Stated task =
Copy out the listing below line for line, without any changes, and omit the pictures from your reply.

━━━ Data to use

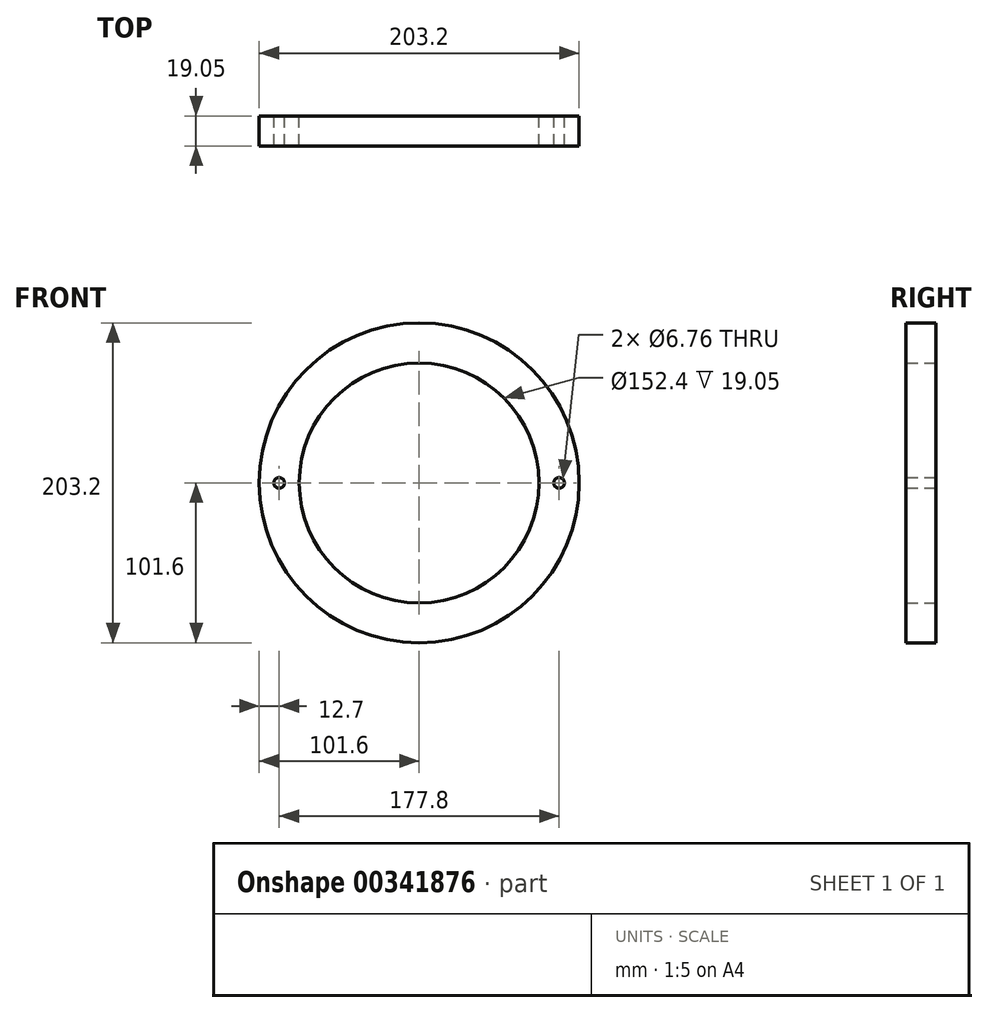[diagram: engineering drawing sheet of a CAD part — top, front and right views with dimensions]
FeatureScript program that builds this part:
annotation { "Feature Type Name" : "Feature", "Feature Type Description" : "" }
export const myFeature = defineFeature(function(context is Context, id is Id, definition is map)
    precondition{}
    {
        {
            var Q0;
            Q0=qCreatedBy(makeId("Front.planeOp"),FACE);
            var sketch = newSketch(context, id + "F0", { "sketchPlane" : qUnion([Q0])});
            skCircle(sketch, "E0", {"center": v(0, 0) * mm, "radius": 101.6 * mm});
            skCircle(sketch, "E1.0", {"center": v(0, 0) * mm, "radius": 76.2 * mm});
            skSolve(sketch);
        }
        {
            var Q0;
            Q0 = qSketchRegion(id + "F0", true);
            extrude(context, id + "F1", {"entities" : qUnion([Q0]), "depth" : 19.05 * mm});
        }
        {
            var Q0;
            Q0=makeQuery(id+"F1.opExtrude","CAP_FACE",FACE,{"disambiguationData":[OSD([sQuery(id+"F0.wireOp",EDGE,"E0"),sQuery(id+"F0.wireOp",EDGE,"E1.0")])],"isStart":false});
            var sketch = newSketch(context, id + "F2", { "sketchPlane" : qUnion([Q0])});
            skLineSegment(sketch, "E2", {"start": v(-101.6, 0) * mm, "end": v(-76.2, 0) * mm});
            skLineSegment(sketch, "E3", {"start": v(76.2, 0) * mm, "end": v(101.6, 0) * mm});
            skPoint(sketch, "E4", {"position": v(-88.9, 0) * mm});
            skPoint(sketch, "E5", {"position": v(88.9, 0) * mm});
            skSolve(sketch);
        }
        {
            var Q0;
            Q0=sQuery(id+"F2.wireOp",VERTEX,"E4");
            var Q1;
            Q1=sQuery(id+"F2.wireOp",VERTEX,"E5");
            var Q2;
            Q2=makeQuery(id+"F1.opExtrude","SWEPT_BODY",BODY,{"disambiguationData":[OSD([sQuery(id+"F0.wireOp",EDGE,"E0"),sQuery(id+"F0.wireOp",EDGE,"E1.0")])]});
            hole(context, id + "F3", {"style" : HoleStyle.SIMPLE, "endStyle" : HoleEndStyle.THROUGH, "standardTappedOrClearance" : lookupTablePath({ "standard" : "ANSI", "fit" : "Normal (ASME)", "size" : "1/4", "type" : "Clearance" }), "standardBlindInLast" : lookupTablePath({ "fit" : "Free", "standard" : "ANSI", "size" : "1/4", "type" : "Clearance" }), "holeDiameter" : 6.76 * mm, "isTappedThrough" : true, "tappedDepth" : 12.7 * mm, "tapClearance" : 3, "locations" : qUnion([Q0, Q1]), "scope" : qUnion([Q2])});
        }
    });
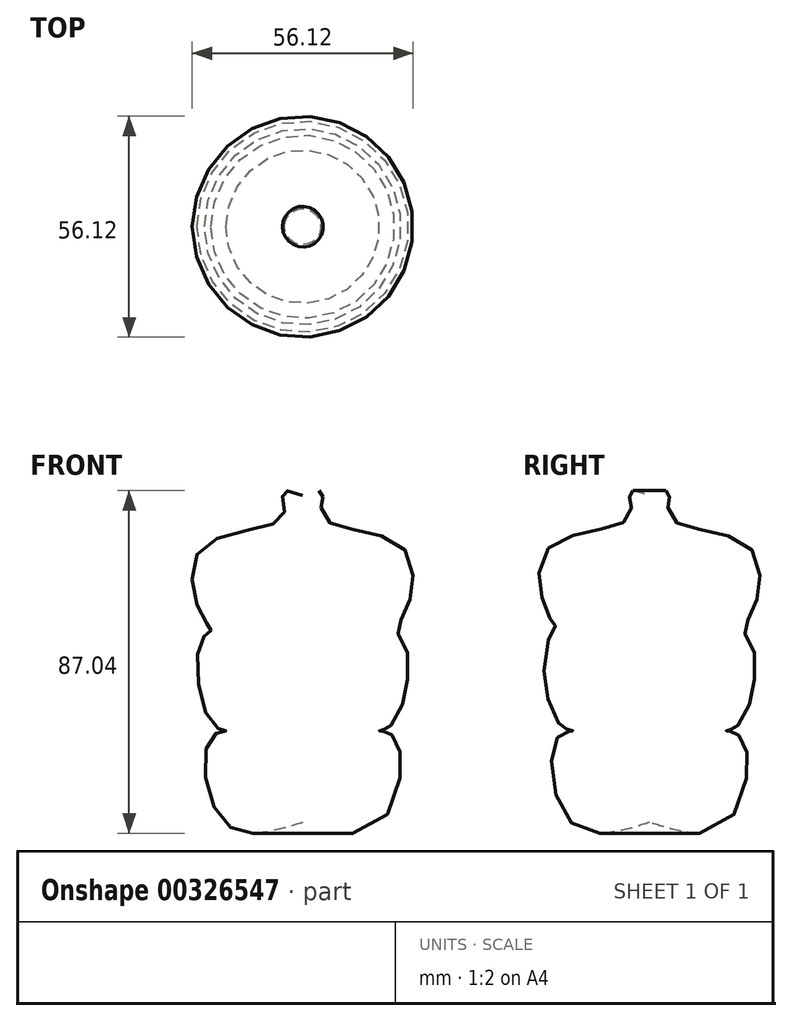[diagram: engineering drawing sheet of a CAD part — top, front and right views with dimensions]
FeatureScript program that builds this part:
annotation { "Feature Type Name" : "Feature", "Feature Type Description" : "" }
export const myFeature = defineFeature(function(context is Context, id is Id, definition is map)
    precondition{}
    {
        {
            var Q0;
            Q0=qCreatedBy(makeId("Front.planeOp"),FACE);
            var sketch = newSketch(context, id + "F0", { "sketchPlane" : qUnion([Q0])});
            skLineSegment(sketch, "E0", {"start": v(0, -31.14) * mm, "end": v(0, 51.9) * mm, "construction": true});
            skFitSpline(sketch, "E1", {"points": [v(0, -31.14) * mm, v(-19.91, -31.14) * mm, v(-23.3, -9.53) * mm, v(-19.5, -7.84) * mm, v(-22.88, -6.14) * mm, v(-25.85, 15.04) * mm, v(-23.3, 17.58) * mm, v(-25.42, 20.97) * mm, v(-25.42, 38.77) * mm, v(-5.08, 46.4) * mm, v(-5.08, 52.75) * mm, v(0, 51.9) * mm], "startDerivative": vector(-180.87, -56.26) * mm, "endDerivative": vector(108.12, -41.86) * mm});
            skLineSegment(sketch, "E2", {"start": v(0, 51.9) * mm, "end": v(0, -31.14) * mm});
            skSolve(sketch);
        }
        {
            var Q0;
            Q0=makeQuery(id+"F0.imprint","IMPRINT",FACE,{"disambiguationData":[TD([[makeQuery(id+"F0.imprint","IMPRINT",EDGE,{"derivedFrom":sQuery(id+"F0.wireOp",EDGE,"E1")}),-1.0]])]});
            var Q1;
            Q1=sQuery(id+"F0.wireOp",EDGE,"E2");
            revolve(context, id + "F1", {"entities" : qUnion([Q0]), "axis" : qUnion([Q1]), "revolveType" : RevolveType.FULL});
        }
    });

━━━━━━

Exercise answer =
[diagram: engineering drawing sheet of a CAD part — top, front and right views with dimensions]
FeatureScript program that builds this part:
annotation { "Feature Type Name" : "Feature", "Feature Type Description" : "" }
export const myFeature = defineFeature(function(context is Context, id is Id, definition is map)
    precondition{}
    {
        {
            var Q0;
            Q0=qCreatedBy(makeId("Front.planeOp"),FACE);
            var sketch = newSketch(context, id + "F0", { "sketchPlane" : qUnion([Q0])});
            skCircle(sketch, "E0", {"center": v(0, 0) * mm, "radius": 101.6 * mm});
            skCircle(sketch, "E1.0", {"center": v(0, 0) * mm, "radius": 76.2 * mm});
            skSolve(sketch);
        }
        {
            var Q0;
            Q0 = qSketchRegion(id + "F0", true);
            extrude(context, id + "F1", {"entities" : qUnion([Q0]), "depth" : 19.05 * mm});
        }
        {
            var Q0;
            Q0=makeQuery(id+"F1.opExtrude","CAP_FACE",FACE,{"disambiguationData":[OSD([sQuery(id+"F0.wireOp",EDGE,"E0"),sQuery(id+"F0.wireOp",EDGE,"E1.0")])],"isStart":false});
            var sketch = newSketch(context, id + "F2", { "sketchPlane" : qUnion([Q0])});
            skLineSegment(sketch, "E2", {"start": v(-101.6, 0) * mm, "end": v(-76.2, 0) * mm});
            skLineSegment(sketch, "E3", {"start": v(76.2, 0) * mm, "end": v(101.6, 0) * mm});
            skPoint(sketch, "E4", {"position": v(-88.9, 0) * mm});
            skPoint(sketch, "E5", {"position": v(88.9, 0) * mm});
            skSolve(sketch);
        }
        {
            var Q0;
            Q0=sQuery(id+"F2.wireOp",VERTEX,"E4");
            var Q1;
            Q1=sQuery(id+"F2.wireOp",VERTEX,"E5");
            var Q2;
            Q2=makeQuery(id+"F1.opExtrude","SWEPT_BODY",BODY,{"disambiguationData":[OSD([sQuery(id+"F0.wireOp",EDGE,"E0"),sQuery(id+"F0.wireOp",EDGE,"E1.0")])]});
            hole(context, id + "F3", {"style" : HoleStyle.SIMPLE, "endStyle" : HoleEndStyle.THROUGH, "standardTappedOrClearance" : lookupTablePath({ "standard" : "ANSI", "fit" : "Normal (ASME)", "size" : "1/4", "type" : "Clearance" }), "standardBlindInLast" : lookupTablePath({ "fit" : "Free", "standard" : "ANSI", "size" : "1/4", "type" : "Clearance" }), "holeDiameter" : 6.76 * mm, "isTappedThrough" : true, "tappedDepth" : 12.7 * mm, "tapClearance" : 3, "locations" : qUnion([Q0, Q1]), "scope" : qUnion([Q2])});
        }
    });
[diagram: engineering drawing sheet of a CAD part — top, front and right views with dimensions]
FeatureScript program that builds this part:
annotation { "Feature Type Name" : "Feature", "Feature Type Description" : "" }
export const myFeature = defineFeature(function(context is Context, id is Id, definition is map)
    precondition{}
    {
        {
            var Q0;
            Q0=qCreatedBy(makeId("Front.planeOp"),FACE);
            var sketch = newSketch(context, id + "F0", { "sketchPlane" : qUnion([Q0])});
            skLineSegment(sketch, "E0", {"start": v(0, -31.14) * mm, "end": v(0, 51.9) * mm, "construction": true});
            skFitSpline(sketch, "E1", {"points": [v(0, -31.14) * mm, v(-19.91, -31.14) * mm, v(-23.3, -9.53) * mm, v(-19.5, -7.84) * mm, v(-22.88, -6.14) * mm, v(-25.85, 15.04) * mm, v(-23.3, 17.58) * mm, v(-25.42, 20.97) * mm, v(-25.42, 38.77) * mm, v(-5.08, 46.4) * mm, v(-5.08, 52.75) * mm, v(0, 51.9) * mm], "startDerivative": vector(-180.87, -56.26) * mm, "endDerivative": vector(108.12, -41.86) * mm});
            skLineSegment(sketch, "E2", {"start": v(0, 51.9) * mm, "end": v(0, -31.14) * mm});
            skSolve(sketch);
        }
        {
            var Q0;
            Q0=makeQuery(id+"F0.imprint","IMPRINT",FACE,{"disambiguationData":[TD([[makeQuery(id+"F0.imprint","IMPRINT",EDGE,{"derivedFrom":sQuery(id+"F0.wireOp",EDGE,"E1")}),-1.0]])]});
            var Q1;
            Q1=sQuery(id+"F0.wireOp",EDGE,"E2");
            revolve(context, id + "F1", {"entities" : qUnion([Q0]), "axis" : qUnion([Q1]), "revolveType" : RevolveType.FULL});
        }
    });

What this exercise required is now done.